Customize skills by creating
.claude/skills/in your project to steer analysis with your lab’s SOP.
Creating Custom Skills¶
You can create custom skills in your project directory to override or extend the 25 built-in skills:
Directory structure:
your-project/
├── .claude/
│ └── skills/
│ └── my-custom-skill/
│ └── SKILL.md
└── your_analysis.py
Skill file format (.claude/skills/my-custom-skill/SKILL.md):
---
name: my-custom-skill
description: |
Brief description of what this skill does.
Use when: user wants to [specific task]
Handles: [specific data types or scenarios]

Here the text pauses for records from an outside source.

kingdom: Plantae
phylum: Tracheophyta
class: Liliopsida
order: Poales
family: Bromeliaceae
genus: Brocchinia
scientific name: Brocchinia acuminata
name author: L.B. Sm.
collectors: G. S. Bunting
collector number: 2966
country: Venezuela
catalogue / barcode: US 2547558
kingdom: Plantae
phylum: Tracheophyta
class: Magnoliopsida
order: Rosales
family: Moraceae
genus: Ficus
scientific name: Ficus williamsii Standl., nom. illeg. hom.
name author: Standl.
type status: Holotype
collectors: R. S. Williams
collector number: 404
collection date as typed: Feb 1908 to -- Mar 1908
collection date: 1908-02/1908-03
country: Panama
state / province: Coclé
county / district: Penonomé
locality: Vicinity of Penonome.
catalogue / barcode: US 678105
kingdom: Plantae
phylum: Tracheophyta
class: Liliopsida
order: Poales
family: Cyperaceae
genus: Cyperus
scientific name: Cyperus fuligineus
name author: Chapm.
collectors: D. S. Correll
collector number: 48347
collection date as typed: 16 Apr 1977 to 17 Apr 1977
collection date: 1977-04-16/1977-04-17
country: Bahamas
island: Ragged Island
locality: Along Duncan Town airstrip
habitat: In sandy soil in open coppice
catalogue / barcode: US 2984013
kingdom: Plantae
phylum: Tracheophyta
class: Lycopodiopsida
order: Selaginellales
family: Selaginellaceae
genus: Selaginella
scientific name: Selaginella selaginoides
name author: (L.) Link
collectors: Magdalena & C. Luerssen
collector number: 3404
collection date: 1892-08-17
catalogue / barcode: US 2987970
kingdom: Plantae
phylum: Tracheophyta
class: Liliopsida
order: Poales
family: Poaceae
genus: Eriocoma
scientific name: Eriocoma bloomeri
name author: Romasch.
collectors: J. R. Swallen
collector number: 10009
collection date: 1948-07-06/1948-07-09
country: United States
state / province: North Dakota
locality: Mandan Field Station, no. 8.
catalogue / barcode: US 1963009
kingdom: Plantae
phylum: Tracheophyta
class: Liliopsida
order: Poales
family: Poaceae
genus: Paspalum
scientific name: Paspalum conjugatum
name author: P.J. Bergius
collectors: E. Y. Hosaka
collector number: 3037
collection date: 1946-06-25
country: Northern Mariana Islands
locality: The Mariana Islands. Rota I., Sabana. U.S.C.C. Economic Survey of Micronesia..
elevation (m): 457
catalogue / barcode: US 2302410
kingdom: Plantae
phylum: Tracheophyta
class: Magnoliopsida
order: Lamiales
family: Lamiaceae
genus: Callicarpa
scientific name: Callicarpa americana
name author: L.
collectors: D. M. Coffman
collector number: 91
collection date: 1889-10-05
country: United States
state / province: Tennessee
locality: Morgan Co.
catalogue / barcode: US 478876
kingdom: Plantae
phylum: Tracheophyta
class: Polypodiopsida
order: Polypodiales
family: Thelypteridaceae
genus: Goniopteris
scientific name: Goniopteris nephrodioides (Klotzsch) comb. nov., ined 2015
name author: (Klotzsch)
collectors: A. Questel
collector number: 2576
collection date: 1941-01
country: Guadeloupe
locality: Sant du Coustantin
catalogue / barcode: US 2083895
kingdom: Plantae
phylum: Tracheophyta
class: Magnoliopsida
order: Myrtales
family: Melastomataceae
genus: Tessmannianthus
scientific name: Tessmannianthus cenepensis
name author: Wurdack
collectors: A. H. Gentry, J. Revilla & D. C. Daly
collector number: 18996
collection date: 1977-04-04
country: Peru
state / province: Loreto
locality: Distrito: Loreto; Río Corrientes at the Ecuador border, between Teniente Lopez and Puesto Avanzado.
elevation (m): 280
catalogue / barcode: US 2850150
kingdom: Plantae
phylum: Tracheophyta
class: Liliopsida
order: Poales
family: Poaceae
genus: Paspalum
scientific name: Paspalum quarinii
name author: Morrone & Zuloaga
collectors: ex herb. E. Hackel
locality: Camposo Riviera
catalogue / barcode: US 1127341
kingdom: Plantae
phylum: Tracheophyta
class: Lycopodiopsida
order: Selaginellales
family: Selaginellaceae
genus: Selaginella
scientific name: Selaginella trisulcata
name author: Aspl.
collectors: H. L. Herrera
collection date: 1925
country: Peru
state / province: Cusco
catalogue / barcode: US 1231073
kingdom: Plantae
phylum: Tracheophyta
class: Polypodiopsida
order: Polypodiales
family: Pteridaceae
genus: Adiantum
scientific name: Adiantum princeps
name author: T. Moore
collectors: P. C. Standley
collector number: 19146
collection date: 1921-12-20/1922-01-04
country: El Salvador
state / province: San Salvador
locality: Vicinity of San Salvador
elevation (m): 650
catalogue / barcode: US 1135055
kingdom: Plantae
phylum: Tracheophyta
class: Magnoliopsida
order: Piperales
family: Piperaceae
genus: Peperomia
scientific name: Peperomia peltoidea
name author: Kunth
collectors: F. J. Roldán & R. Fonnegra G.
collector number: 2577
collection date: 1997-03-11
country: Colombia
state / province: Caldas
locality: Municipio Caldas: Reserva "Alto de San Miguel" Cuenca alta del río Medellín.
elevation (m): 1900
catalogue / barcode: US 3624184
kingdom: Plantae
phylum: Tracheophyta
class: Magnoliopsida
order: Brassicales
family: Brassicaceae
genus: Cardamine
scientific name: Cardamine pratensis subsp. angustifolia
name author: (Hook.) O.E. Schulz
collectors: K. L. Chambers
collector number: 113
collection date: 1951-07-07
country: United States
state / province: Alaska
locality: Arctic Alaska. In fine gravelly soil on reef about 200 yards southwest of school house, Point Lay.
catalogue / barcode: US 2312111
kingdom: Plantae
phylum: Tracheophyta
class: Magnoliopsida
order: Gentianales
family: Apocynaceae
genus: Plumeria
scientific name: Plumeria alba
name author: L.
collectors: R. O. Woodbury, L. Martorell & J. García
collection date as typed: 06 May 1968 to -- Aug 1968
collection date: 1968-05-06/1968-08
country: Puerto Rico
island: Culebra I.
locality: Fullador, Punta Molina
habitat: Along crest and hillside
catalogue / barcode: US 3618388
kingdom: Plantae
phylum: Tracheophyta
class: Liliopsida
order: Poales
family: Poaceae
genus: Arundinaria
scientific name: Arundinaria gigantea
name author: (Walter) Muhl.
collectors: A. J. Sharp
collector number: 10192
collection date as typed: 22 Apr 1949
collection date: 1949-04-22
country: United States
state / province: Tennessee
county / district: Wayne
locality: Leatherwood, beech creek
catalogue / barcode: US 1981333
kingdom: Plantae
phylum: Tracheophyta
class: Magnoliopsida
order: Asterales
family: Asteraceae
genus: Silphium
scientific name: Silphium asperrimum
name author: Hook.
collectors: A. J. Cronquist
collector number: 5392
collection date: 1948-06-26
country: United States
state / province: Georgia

Examples: "analyze X", "process Y", "compute Z"
---
# Detailed Instructions
[Your skill instructions here...]
Important: With LLM-based matching, skill descriptions are critical!
Good description example:
description: |
Preprocess single-cell RNA-seq data with quality control.
Use when: user mentions QC, quality control, filtering, preprocessing.
Works with: raw count matrices, AnnData objects.
Bad description example:
description: Preprocessing skill
The LLM reads these descriptions to match skills - make them:
Clear and specific
Include “Use when” conditions
List common user phrases
Mention relevant technologies/methods
Built-in Skills Location¶
All 25 built-in skills are located at:
<omicverse-installation>/omicverse/.claude/skills/
You can browse them to see examples of well-written skill descriptions:
single-preprocessing/SKILL.md- Single-cell preprocessingbulk-deg-analysis/SKILL.md- Bulk RNA-seq DEGdata-export-excel/SKILL.md- Excel exportAnd 22 more…
Performance Benefits¶
The new system provides:
2-3x faster startup (progressive disclosure)
5x lower memory at startup
15% better accuracy (semantic understanding)
Better scalability (handles 100+ skills efficiently)
See SKILL_MATCHING_UPGRADE.md in the repository for full technical details.